• Exercise description: Count the lines in the entries below that contain the string "sketchPlane", treating uppercase and lowercase as different. Reply with the number only.

• Given records:
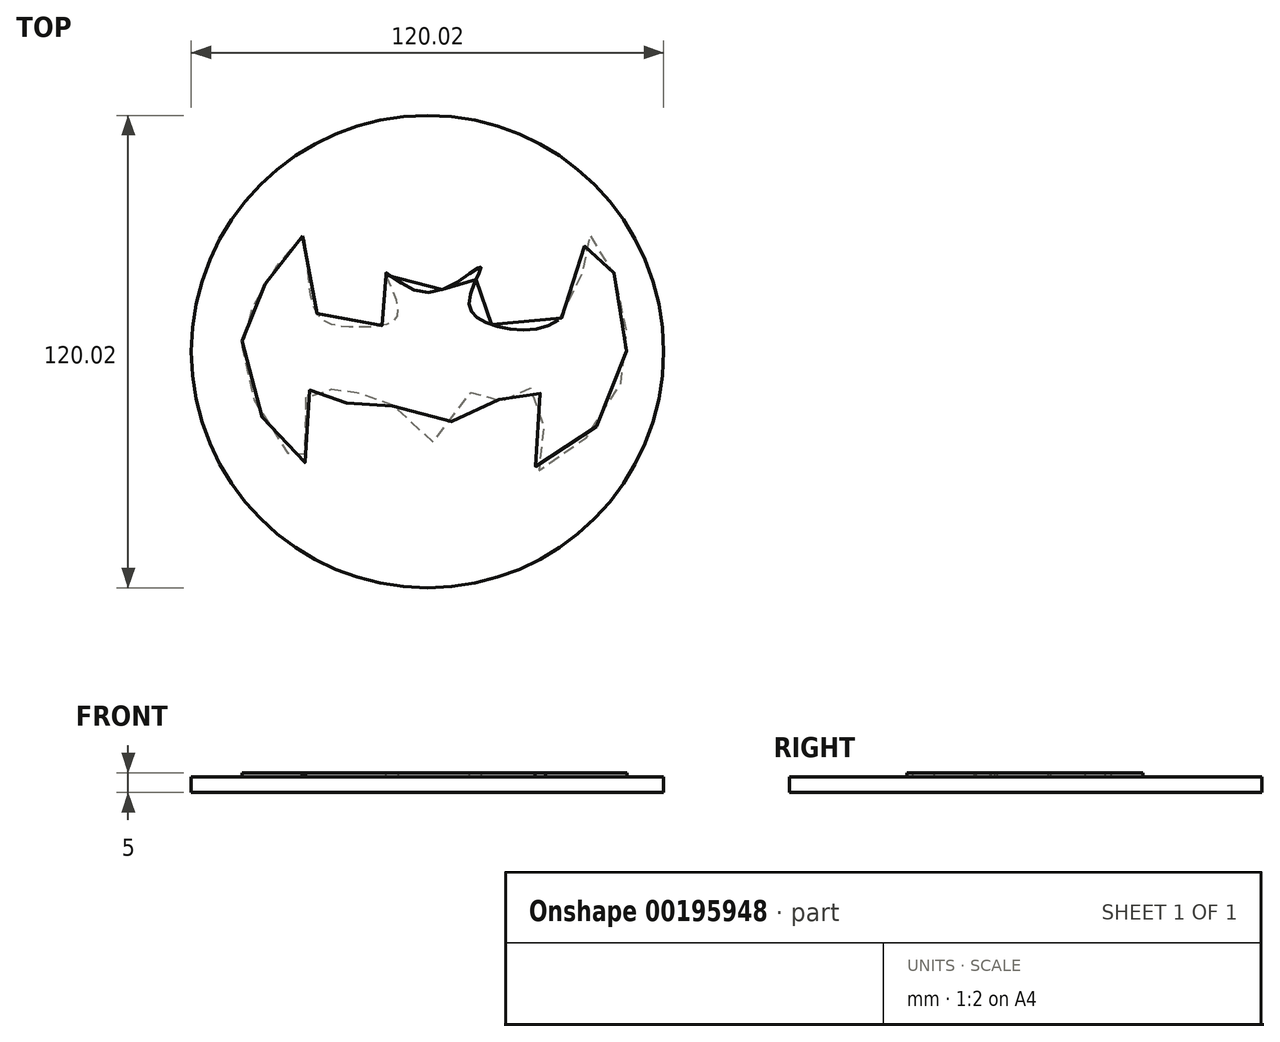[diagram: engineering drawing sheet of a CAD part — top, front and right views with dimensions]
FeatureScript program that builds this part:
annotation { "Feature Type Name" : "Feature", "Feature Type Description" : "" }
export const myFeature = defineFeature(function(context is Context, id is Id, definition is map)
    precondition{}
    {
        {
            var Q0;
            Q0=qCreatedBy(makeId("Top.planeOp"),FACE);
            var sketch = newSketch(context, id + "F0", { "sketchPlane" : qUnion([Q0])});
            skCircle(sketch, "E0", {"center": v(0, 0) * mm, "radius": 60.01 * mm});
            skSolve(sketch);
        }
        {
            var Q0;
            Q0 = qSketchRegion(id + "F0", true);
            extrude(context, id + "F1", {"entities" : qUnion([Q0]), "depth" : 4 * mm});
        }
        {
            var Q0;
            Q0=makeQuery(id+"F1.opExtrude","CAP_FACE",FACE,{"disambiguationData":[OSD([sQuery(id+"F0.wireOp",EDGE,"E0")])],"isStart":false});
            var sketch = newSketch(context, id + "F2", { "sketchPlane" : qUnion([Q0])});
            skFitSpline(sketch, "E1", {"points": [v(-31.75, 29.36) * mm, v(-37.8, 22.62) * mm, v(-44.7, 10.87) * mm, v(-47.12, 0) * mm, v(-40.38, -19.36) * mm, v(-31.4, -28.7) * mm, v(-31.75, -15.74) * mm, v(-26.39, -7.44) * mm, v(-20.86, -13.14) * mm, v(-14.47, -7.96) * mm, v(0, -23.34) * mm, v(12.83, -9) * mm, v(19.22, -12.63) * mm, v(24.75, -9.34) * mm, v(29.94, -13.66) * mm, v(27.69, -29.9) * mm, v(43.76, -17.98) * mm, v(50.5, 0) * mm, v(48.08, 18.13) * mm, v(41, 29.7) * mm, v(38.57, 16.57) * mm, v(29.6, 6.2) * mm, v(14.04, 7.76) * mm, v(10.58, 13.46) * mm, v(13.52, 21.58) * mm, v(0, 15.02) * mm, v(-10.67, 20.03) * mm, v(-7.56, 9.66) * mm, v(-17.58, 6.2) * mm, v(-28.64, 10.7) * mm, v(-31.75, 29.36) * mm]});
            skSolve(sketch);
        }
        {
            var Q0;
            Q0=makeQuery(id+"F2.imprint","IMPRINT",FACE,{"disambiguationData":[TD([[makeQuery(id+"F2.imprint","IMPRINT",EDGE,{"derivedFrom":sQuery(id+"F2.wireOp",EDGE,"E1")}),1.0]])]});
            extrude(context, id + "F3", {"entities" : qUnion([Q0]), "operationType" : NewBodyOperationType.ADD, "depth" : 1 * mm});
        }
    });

• Task result: 2